What you will do:
In the travel text, copy out the part that opens with the words containing "They barely acknowledged" and closes with "I won’t notice.", substituting "coffee shop" for "terminal bar".
-- start of Document excerpt --
After what seemed like ten minutes, but was likely much less, they stood next to me quietly talking back and forth. I had done everything they’d asked. Could I put my shoes back on? Could I pack up my camera? Where was my passport?
I looked at them and asked, “Are we done?”
They barely acknowledged me, looking depressed. They’d expected to arrest me for something. Now they realized they had pulled someone out of the line who’d done no wrong, and they were disappointed. Not because their time had been wasted, as was mine, but because they weren’t about to make the national news, hailed as heroes. They responded to me with a grunt. I grabbed my belongings and headed to a terminal bar.
You’ve completely fixated on travel issues, can we skip to the good parts?
If you’re like me, you dread the plane’s safety briefing. If you’ve heard one, you’ve heard them all. And in most cases I wouldn’t know what to do if there was a real emergency anyway. I typically try to sleep through them or bury myself so deeply in a book that I won’t notice.
Take a moment, though, to appreciate what British Airways has done. Their safety briefing was so enjoyable, I watched it multiple times. Voluntarily! When you watch this, I think you’ll feel the same: https://www.youtube.com/watch?v=FQ9Xpzi4qkU.
As the sky darkened over North America, I drifted off into a combination of movie-watching and sleep.
People often wonder what drives my travel plans and why I pick some locations, but not others. For a long time I was also unsure, but this trip solidified it for me. Why do I like Prague, Copenhagen, Taxco and now Edinburgh so much while being disinterested in cities like London?
If you’re familiar with my photography, both natural and creative, you’ll notice that I’m not a photojournalist. Many years ago, my father and I were taking pictures in Bisbee, Arizona. He noticed that we’d take pictures of the same thing, but the end results were significantly different. And that was before I applied any post-processing. There was a moment of clarity and he said: I’ve finally got it figured out, I take pictures of exactly what I see, and you take pictures like a mystic, looking for things in the shadows.
-- end of Document excerpt --
-- start of Information supplied --
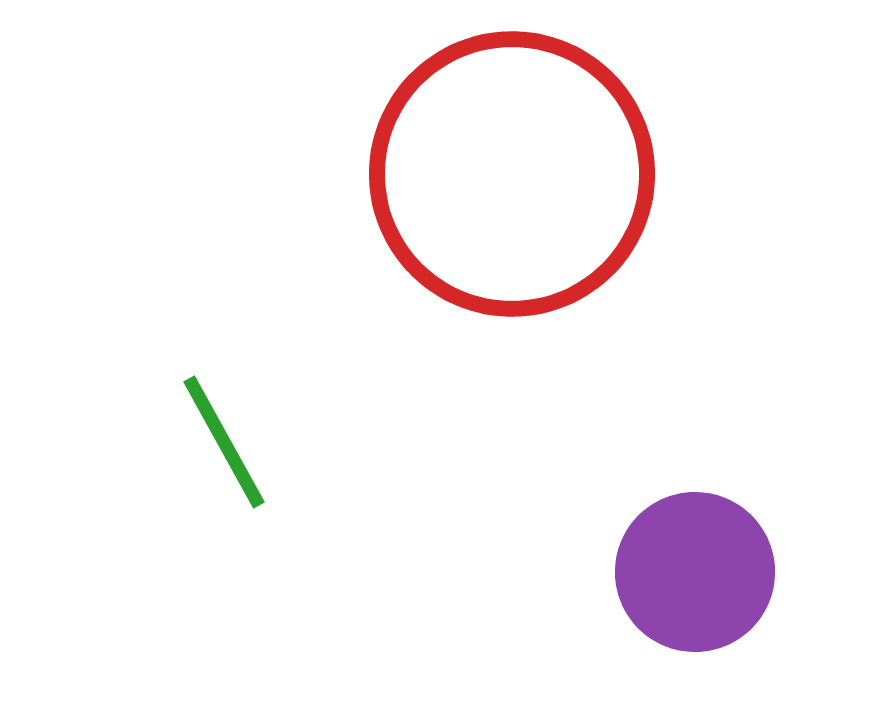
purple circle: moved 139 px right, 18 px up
-- end of Information supplied --
Complete answer:
They barely acknowledged me, looking depressed. They’d expected to arrest me for something. Now they realized they had pulled someone out of the line who’d done no wrong, and they were disappointed. Not because their time had been wasted, as was mine, but because they weren’t about to make the national news, hailed as heroes. They responded to me with a grunt. I grabbed my belongings and headed to a coffee shop.
You’ve completely fixated on travel issues, can we skip to the good parts?
If you’re like me, you dread the plane’s safety briefing. If you’ve heard one, you’ve heard them all. And in most cases I wouldn’t know what to do if there was a real emergency anyway. I typically try to sleep through them or bury myself so deeply in a book that I won’t notice.